Четыре времени ветра - стр. 6
Терпеливо ждали, что переполненная мертвой водой и сиянием крыша обрушится и раздавит нас всех наконец.
Осень
Всего одна легко взбегающая по холмам тропинка, в которой еще остались галька и песок от недавно ушедшей воды, ведет в этот лес сквозь шуршанье багровых и желтых листьев, сквозь тонкий писк счастливых комаров, празднующих свое последнее солнце, сквозь терпкий настой из хвои с костяникой, влажного валежника, пожухлых грибниц и коры, накопившихся в теплых воздушных ямах.
После тропинки начинается тонкотканный ковер из бледно-зеленого мха с прорехами ноздреватых валунов, непрерывно меняющих окраску. Ковер словно пол распахнутого храма деревьев, созданных по образу и подобию Древа Жизни.
Сияющий ветер готовит лес к последней осенней службе. Узоры из светотеней тщательно к валунам подбирает. Выстилает их лучшими листьями с иконной сквозной позолотой, переложенными сосновыми иголками, чтобы ног не поранил входящий. Гудит вдохновенно в облепленных солнцем и плесенью длинных волокнах, в трубах-стволах уходящего в небо органа. Водит по выгнутым веткам тонкими прутьями – будто янтарной смолою натертыми струнами темного света. И в вышних пробует их звучание, многоголосое их согласие…
Теплый воздух промыт очень слабым раствором из уксуса и марганцовки. Отовсюду торчат переломанные лучи, единственные прямые – да и те не здешнего, но солнечного происхождения – в этом мире плавных, струящихся линий. Ни одной мертвой вещи, сделанной людьми. Мерцают в засохшей густой паутине одинокие капли дождя. С морщинистой кожи столетних деревьев отодраны краски, чтобы не дребезжала обшивка органных труб, чтобы каждый ствол, когда войдет в него ветер, начальник хора деревьев, издавал в чистоте тела свой вывереный и только ему присущий звук. И внизу, у подножия их извиваются, корчатся между корявых коряг цветные струпья коры и пятна света, придавленные тенями.
Слышно, как время течет, оставляя в лице у тебя промоины длинных морщин, намечая пути для будущих слез. Ведь и ты когда-нибудь тоже научишься плакать. Неспешное, прозрачное время осеннего леса, в себя вобравшее все времена. Слышно, как в нем проступает знакомый прерывистый ритм, и не ритм даже, а многоголосая лесная полиритмия. Как низкое небо скользит по глазам, и обеззвученная музыка кружащихся, умирающих листьев вплетается в стройный хор сосен, в надсадное голошенье осин, в трепетанья и жалобы огненных кленов и лип, лепечущих всхлипы.

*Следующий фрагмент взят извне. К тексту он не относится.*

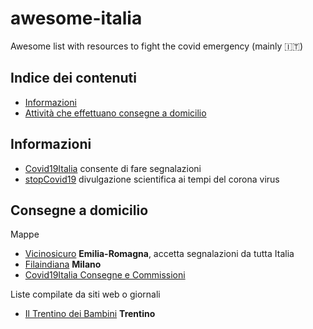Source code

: # awesome-italia
Awesome list with resources to fight the covid emergency (mainly 🇮🇹)

## Indice dei contenuti

- [Informazioni](#informazioni)
- [Attività che effettuano consegne a domicilio](#consegne-a-domicilio)

## Informazioni

- [Covid19Italia](https://www.covid19italia.help/) consente di fare segnalazioni
- [stopCovid19](https://stopcovid19.neocities.org/) divulgazione scientifica ai tempi del corona virus

## Consegne a domicilio

Mappe
* [Vicinosicuro](https://vicinoesicuro.it/#) **Emilia-Romagna**, accetta segnalazioni da tutta Italia
* [Filaindiana](https://www.filaindiana.it) **Milano**
* [Covid19Italia Consegne e Commissioni](https://www.covid19italia.help/consegne-e-commissioni/)

Liste compilate da siti web o giornali
* [Il Trentino dei Bambini](https://www.iltrentinodeibambini.it/consegne-a-domicilio-ecco-chi-le-fa/) **Trentino**
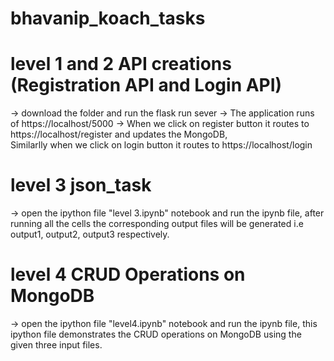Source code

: # bhavanip_koach_tasks
# level 1 and 2 API creations (Registration API and Login API)
-> download the folder and run the flask run sever 
-> The application runs of https://localhost/5000
-> When we click on register button it routes to https://localhost/register and updates the MongoDB,  
   Similarlly when we click on login button it routes to https://localhost/login

# level 3 json_task 
-> open the ipython file "level 3.ipynb" notebook and run the ipynb file, after running all the cells the corresponding output files will be generated i.e output1, output2, output3 respectively.

# level 4 CRUD Operations on MongoDB
-> open the ipython file "level4.ipynb" notebook and run the ipynb file, this ipython file demonstrates the CRUD operations on MongoDB using the given three input files. 
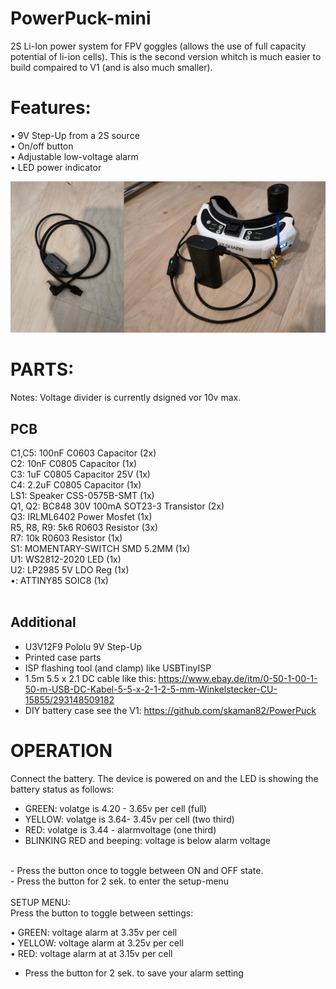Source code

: # PowerPuck-mini
2S Li-Ion power system for FPV goggles (allows the use of full capacity potential of li-ion cells). This is the second version whitch is much easier to build compaired to V1 (and is also much smaller).

# Features:
• 9V Step-Up from a 2S source <br>
• On/off button<br>
• Adjustable low-voltage alarm<br>
• LED power indicator<br>

<img src="https://raw.githubusercontent.com/skaman82/PowerPuck-mini/master/img/PP.jpg"/>

# PARTS:
Notes: Voltage divider is currently dsigned vor 10v max. <br>

## PCB
C1,C5: 		100nF C0603 Capacitor (2x)<br>
C2: 		10nF C0805 Capacitor (1x)<br>
C3: 		1uF C0805 Capacitor 25V (1x)<br>
C4: 		2.2uF C0805 Capacitor (1x)<br>
LS1: 		Speaker CSS-0575B-SMT (1x)<br>
Q1, Q2:		BC848 30V 100mA SOT23-3 Transistor (2x)<br>
Q3: 		IRLML6402 Power Mosfet (1x)<br>
R5, R8, R9:	5k6 R0603 Resistor (3x)<br>
R7: 		10k R0603 Resistor (1x)<br>
S1: 		MOMENTARY-SWITCH SMD 5.2MM (1x)<br>
U1: 		WS2812-2020 LED (1x)<br>
U2: 		LP2985 5V LDO Reg (1x)<br>
•: 		ATTINY85 SOIC8 (1x)<br><br>

## Additional
+ U3V12F9		Pololu 9V Step-Up<br>
+ Printed case parts<br>
+ ISP flashing tool (and clamp) like USBTinyISP<br>
+ 1.5m 5.5 x 2.1 DC cable like this: https://www.ebay.de/itm/0-50-1-00-1-50-m-USB-DC-Kabel-5-5-x-2-1-2-5-mm-Winkelstecker-CU-15855/293148509182<br>
+ DIY battery case see the V1: https://github.com/skaman82/PowerPuck<br>


# OPERATION
Connect the battery. The device is powered on and the LED is showing the battery status as follows: <br>
+ GREEN: volatge is 4.20 - 3.65v per cell (full)<br>
+ YELLOW: volatge is 3.64- 3.45v per cell (two third)<br>
+ RED: volatge is 3.44 - alarmvoltage (one third)<br>
+ BLINKING RED and beeping: voltage is below alarm voltage<br>
<br>
- Press the button once to toggle between ON and OFF state.<br>
- Press the button for 2 sek. to enter the setup-menu<br>
<br>
SETUP MENU:<br>
Press the button to toggle between settings:<br>

• GREEN: voltage alarm at 3.35v per cell<br>
• YELLOW: voltage alarm at 3.25v per cell<br>
• RED: voltage alarm at at 3.15v per cell<br>
- Press the button for 2 sek. to save your alarm setting <br>

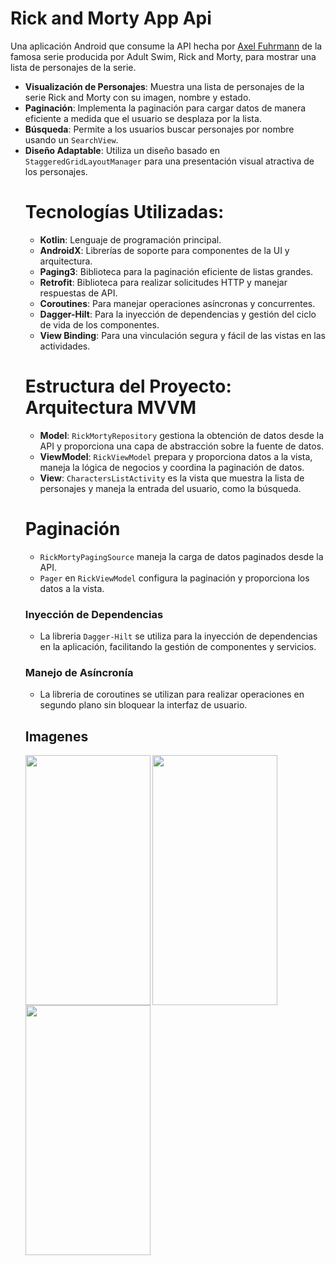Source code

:<body>
    <h1>Rick and Morty App Api</h1>
   <p>Una aplicación Android que consume la API hecha por <a href="https://github.com/afuh" target="_blank">Axel Fuhrmann</a> de la famosa serie producida por Adult Swim, Rick and Morty, para mostrar una lista de personajes de la serie.</p>
    <ul>
        <li><strong>Visualización de Personajes</strong>: Muestra una lista de personajes de la serie Rick and Morty con su imagen, nombre y estado.</li>
        <li><strong>Paginación</strong>: Implementa la paginación para cargar datos de manera eficiente a medida que el usuario se desplaza por la lista.</li>
        <li><strong>Búsqueda</strong>: Permite a los usuarios buscar personajes por nombre usando un <code>SearchView</code>.</li>
        <li><strong>Diseño Adaptable</strong>: Utiliza un diseño basado en <code>StaggeredGridLayoutManager</code> para una presentación visual atractiva de los personajes.</li>


<h1>Tecnologías Utilizadas:</h1>
    
  <ul>
        <li><strong>Kotlin</strong>: Lenguaje de programación principal.</li>
        <li><strong>AndroidX</strong>: Librerías de soporte para componentes de la UI y arquitectura.</li>
        <li><strong>Paging3</strong>: Biblioteca para la paginación eficiente de listas grandes.</li>
        <li><strong>Retrofit</strong>: Biblioteca para realizar solicitudes HTTP y manejar respuestas de API.</li>
        <li><strong>Coroutines</strong>: Para manejar operaciones asíncronas y concurrentes.</li>
        <li><strong>Dagger-Hilt</strong>: Para la inyección de dependencias y gestión del ciclo de vida de los componentes.</li>
        <li><strong>View Binding</strong>: Para una vinculación segura y fácil de las vistas en las actividades.</li>
    </ul>

<h1> Estructura del Proyecto: <strong> Arquitectura MVVM </strong> </h1>
    <ul>
        <li><strong>Model</strong>: <code>RickMortyRepository</code> gestiona la obtención de datos desde la API y proporciona una capa de abstracción sobre la fuente de datos.</li>
        <li><strong>ViewModel</strong>: <code>RickViewModel</code> prepara y proporciona datos a la vista, maneja la lógica de negocios y coordina la paginación de datos.</li>
        <li><strong>View</strong>: <code>CharactersListActivity</code> es la vista que muestra la lista de personajes y maneja la entrada del usuario, como la búsqueda.</li>
    </ul>

  <h1>Paginación</h1>
    <ul>
        <li><code>RickMortyPagingSource</code> maneja la carga de datos paginados desde la API.</li>
        <li><code>Pager</code> en <code>RickViewModel</code> configura la paginación y proporciona los datos a la vista.</li>
    </ul>

  <h3>Inyección de Dependencias</h3>
    <ul>
        <li> La libreria <code>Dagger-Hilt</code> se utiliza para la inyección de dependencias en la aplicación, facilitando la gestión de componentes y servicios.</li>
    </ul>

  <h3>Manejo de Asíncronía</h3>
    <ul>
        <li>La libreria de coroutines se utilizan para realizar operaciones en segundo plano sin bloquear la interfaz de usuario.</li>
    </ul>

<h2>Imagenes</h2>
<img src = https://github.com/user-attachments/assets/e204c614-cf04-4cbf-a2fa-cb8a30c5bd44 width = "200" height="400" align="left">
<img src = https://github.com/user-attachments/assets/0b381336-1fc1-4c30-b502-52338c22e68e width = "200" height="400" align="left">
<img src = https://github.com/user-attachments/assets/3b369070-150c-40a8-ac18-b8694b45ea35 width = "200" height="400" align="left">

Высветляется лес. Выветриваются из него последние запахи летней гнили, пожухшей коры. Стволы сияют, будто в преображении. Тысячью протянутых во все стороны рук цепляются побеги и стебли за ветер, раскачиваются, прижимают к себе охапки пылающих листьев. Шелестящие перешептывания шныряют в осиянных высоких кронах, перескакивают с одной на другую, и синею кровью смерти взбухают твердые жилы веток. Холод уже отложил личинки в раны поломанных сучьев. Под ними волосатые, мощные корни растут, словно кусты, перевернутые ветвями вниз. Пожирая сгнившие в удобрения прошлогодние листья, вползают беззвучно в черную почву. Срастаются в белый фундамент, в упругое скорние бревенчатого, выветренного храма.
Одиночеством, старческим одиночеством наполняются души деревьев. Ожиданьем минуты, когда зазвучат наконец-то органные трубы воздыханьем-мольбою мятущейся плоти – косноязычным молением о сохранении жизни, о воскресении мертвых животных, цветов и растений. Щемящая нищета и беззащитность оставшихся один на один с наступающим холодом. Ведь те, кто умер, валяются здесь же с трухлявыми уже корнями, вывернутыми наружу. И нет у них возраста. Не только храм, но и кладбище.